Kaepernick posted a tweet with a photo of Robinson ― who broke baseball’s color barrier on April 15, 1947 ― and a passage from Robinson’s 1972 autobiography, I Never Had It Made:

“I cannot stand and sing the anthem. I cannot salute the flag; I know that I am a black man in a white world.”

Kaepernick became a symbol of sports activism in 2016, when he began kneeling during the national anthem to protest racial injustice. The movement spread to other players and NFL teams ― and beyond ― drawing President Donald Trump’s repeated objections.

On Sunday, Kaepernick and Robinson’s voice appeared to become one.

For The Win provided a fuller portion of Robinson’s quote:

There I was, the black grandson of a slave, the son of a black sharecropper, part of a historic occasion, a symbolic hero to my people.
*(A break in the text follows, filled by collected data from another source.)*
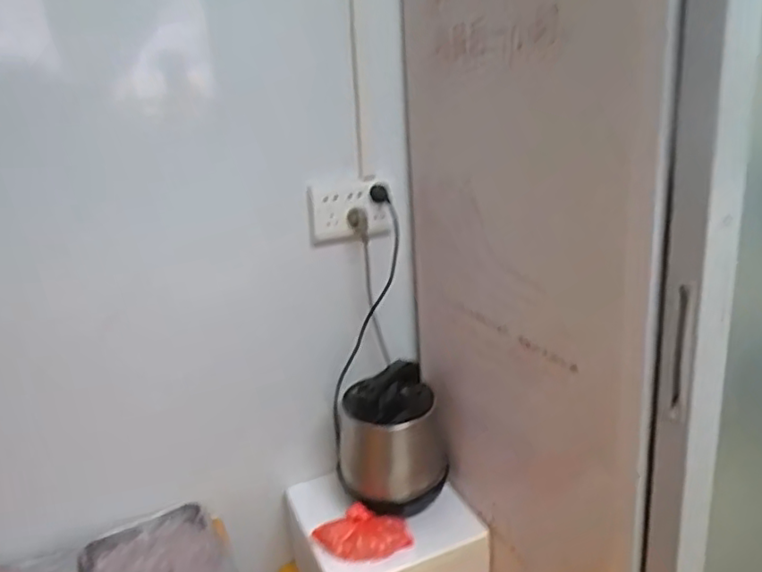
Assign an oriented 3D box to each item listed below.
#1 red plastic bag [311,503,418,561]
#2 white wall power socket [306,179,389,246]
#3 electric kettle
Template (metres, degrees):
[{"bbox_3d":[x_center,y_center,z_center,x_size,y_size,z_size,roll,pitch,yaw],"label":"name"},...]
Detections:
[{"bbox_3d":[-0.029,0.405,1.007,0.155,0.049,0.083,2,20,14],"label":"red plastic bag"},{"bbox_3d":[-0.051,-0.121,1.031,0.135,0.091,0.030,-10,20,-19],"label":"white wall power socket"},{"bbox_3d":[0.020,0.279,1.069,0.188,0.236,0.159,-4,19,-2],"label":"electric kettle"}]

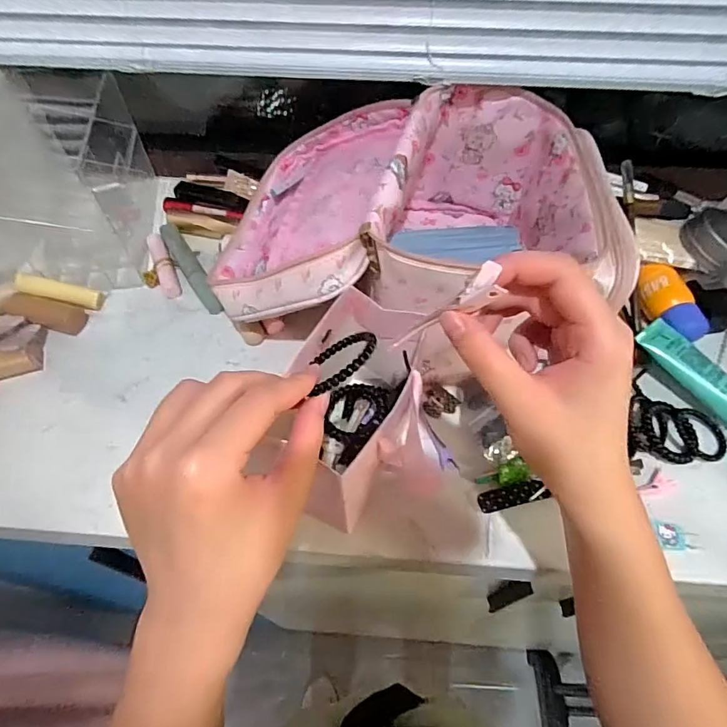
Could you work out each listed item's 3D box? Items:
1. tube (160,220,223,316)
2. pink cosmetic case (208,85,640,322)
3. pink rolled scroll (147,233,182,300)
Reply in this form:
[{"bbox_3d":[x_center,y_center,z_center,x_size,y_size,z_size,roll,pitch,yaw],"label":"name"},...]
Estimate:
[{"bbox_3d":[-0.176,-0.099,0.470,0.019,0.023,0.117,-27,60,-17],"label":"tube"},{"bbox_3d":[0.032,-0.126,0.417,0.315,0.137,0.242,2,56,1],"label":"pink cosmetic case"},{"bbox_3d":[-0.206,-0.101,0.473,0.019,0.016,0.086,-22,59,-14],"label":"pink rolled scroll"}]

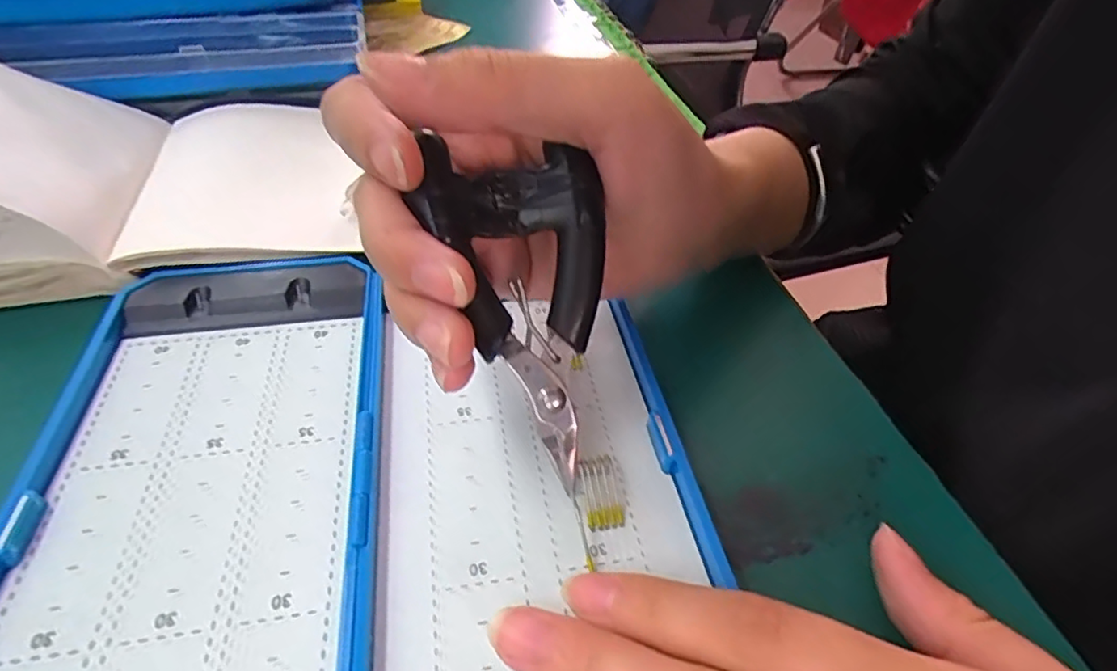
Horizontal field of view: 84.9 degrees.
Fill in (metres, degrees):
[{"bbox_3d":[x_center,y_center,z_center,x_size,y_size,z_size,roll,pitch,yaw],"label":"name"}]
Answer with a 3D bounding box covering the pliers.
[{"bbox_3d":[-0.002,-0.010,0.163,0.043,0.091,0.010,-25,8,-7],"label":"pliers"}]

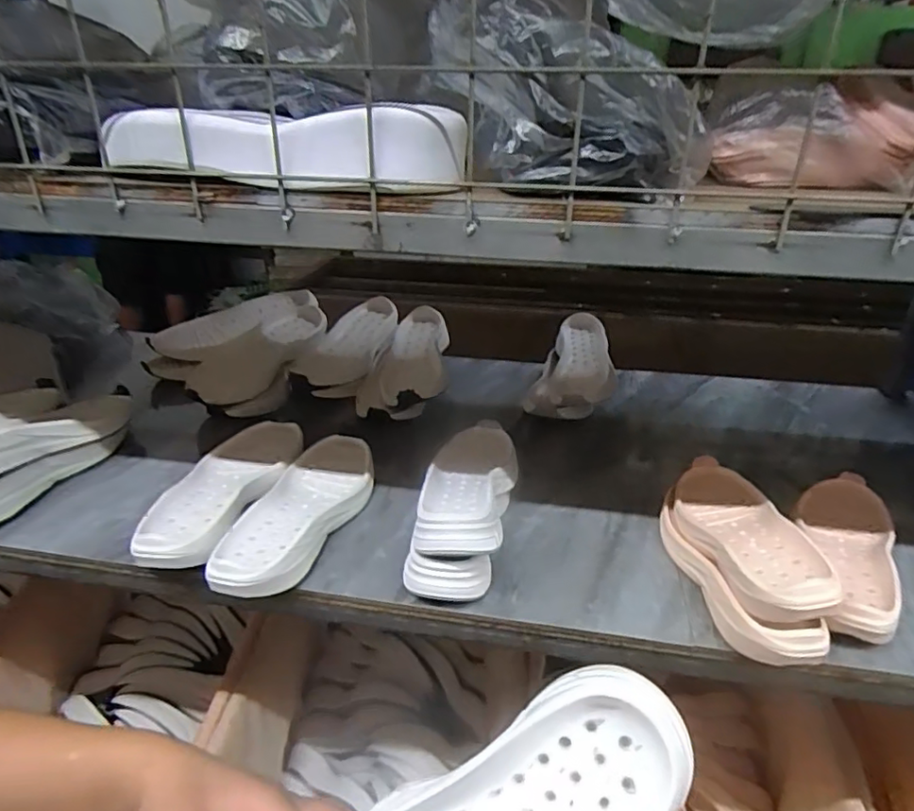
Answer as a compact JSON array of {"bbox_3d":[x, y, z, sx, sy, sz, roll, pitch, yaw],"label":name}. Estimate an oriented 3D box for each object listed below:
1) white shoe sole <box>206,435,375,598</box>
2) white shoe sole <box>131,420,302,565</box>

The air was sparkling. The sunlight was warm. The band struck up the national anthem. The flag billowed in the wind. It should have been a glorious moment for me as the stirring words of the national anthem poured from the stands. Perhaps, it was, but then again, perhaps, the anthem could be called the theme song for a drama called The Noble Experiment. Today, as I look back on that opening game of my first world series, I must tell you that it was Mr. Rickey’s drama and that I was only a principal actor. As I write this twenty years later, I cannot stand and sing the anthem. I cannot salute the flag; I know that I am a black man in a white world. In 1972, in 1947, at my birth in 1919, I know that I never had it made.